We all know that Cybertrucks have had a less-thank-lackluster release. Not many of these trucks could have been made yet.
Nonetheless, video-after-video of these beasts keep getting stuck in the mud snow in this case, now with snowy weather blanketing part of the north-east. Jalopnik is blaming tires, which sounds like a possibly valid issue.
But given the failures in the mud last month, I’m now wondering how much of this is perhaps a bad traction-control algorithm, or other feature of the cybertruck? Maybe its just the shear mass alone that is wrecking the traction.
In either case: the Cybertruck has no staying power in mud or snow. I can’t imagine this going well in any offroading event or other similar trucking duty. If the cybertruck loses traction in these simple snow cases, there’s no way it could be used as a plow for example.
That’s a stupid truck, and it probably has a billion flaws in addition to poor traction control.
But that’s more snow than anyone should be trying to drive through. It’s at least 18 inches of uncompressed powder, judging from the tire tracks which are probably compacted ice.
Snow tires might help, but that should be plowed or shoveled before you drive over it.
Edit: Jesus fucking Christ, I don’t give a shit if you go rally racing in the Himalayas in a Ford Pinto. Congratulations, you win the Golden Shut the Fuck Up. This is a 5 second clip of a cybertruck spinning out because they pulled into an unplowed driveway. My point was just that you shouldn’t do that. Shovel your fucking driveway. Would a proper 4wd vehicle handle that? Probably. But ice is ice, and you shouldn’t expect a car that’s still loading polygons to have magical friction powers.
but that should be plowed
Pickup Trucks are traditionally the vehicle you hook up snowplows to.
Cybertruck fails at one of the most basic, and assumed, pickup-truck duties. Driving through the snow reliably. Now yes, bigger trucks (F250 or F350) are used, but F150 class (roughly where Cybertruck competes in) can handle light-duty plowing. But it has to be able to drive in the snow reliably first.
Unless you plow the snow in front of the truck a snow plow would also get stuck in the snow.
Snows plows work by removing large deposits of snow so the vehicles don’t bottom out and have less snow to get through to get traction.
You don’t seriously think trucks are magically immune from getting stuck do you?
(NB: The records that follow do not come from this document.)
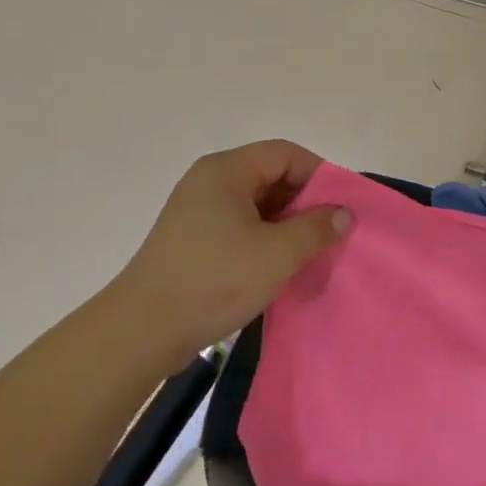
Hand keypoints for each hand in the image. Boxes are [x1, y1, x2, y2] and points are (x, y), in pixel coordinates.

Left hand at [112, 140, 350, 365]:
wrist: (141, 332)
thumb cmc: (213, 281)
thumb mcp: (276, 254)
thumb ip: (316, 228)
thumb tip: (344, 213)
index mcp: (226, 170)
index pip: (285, 153)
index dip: (319, 174)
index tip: (341, 206)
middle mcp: (210, 180)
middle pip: (270, 175)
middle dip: (303, 202)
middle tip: (329, 232)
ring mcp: (198, 210)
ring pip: (256, 203)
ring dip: (285, 224)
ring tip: (309, 253)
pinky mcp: (192, 238)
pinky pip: (239, 225)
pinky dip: (264, 239)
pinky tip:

They require the right gear and equipment first, like anything else.
There’s literally footage of a Toyota Tundra towing the Cybertruck in the snow here. Toyota Tundra. Nothing special or crazy here.
Cybertruck (possibly due to the tires) is failing here. Now hopefully we can see some news and get to the bottom of this bad performance, but its not looking good right now. I recognize that snow can be complex and a bunch of little decisions mess things up. But as other commenters put out, extra-hard tires are better for efficiency (which is horrifying, as Cybertruck’s range has turned out to be awful as well). So it looks like this thing is a piece of shit all around.
Upgrade the tires to something with more snow-traction, and bam, there goes your “efficiency”. Cybertruck will likely lose another dozen miles or more from its already abysmal 250ish mile range.
Cybertruck just has awful specs all around, any changes now to be more practical or pragmatic (ex: with better snow tires) are going to hamper its specs.
18 inches? 12 at most and I would be laughing my ass off going through that in my XC60.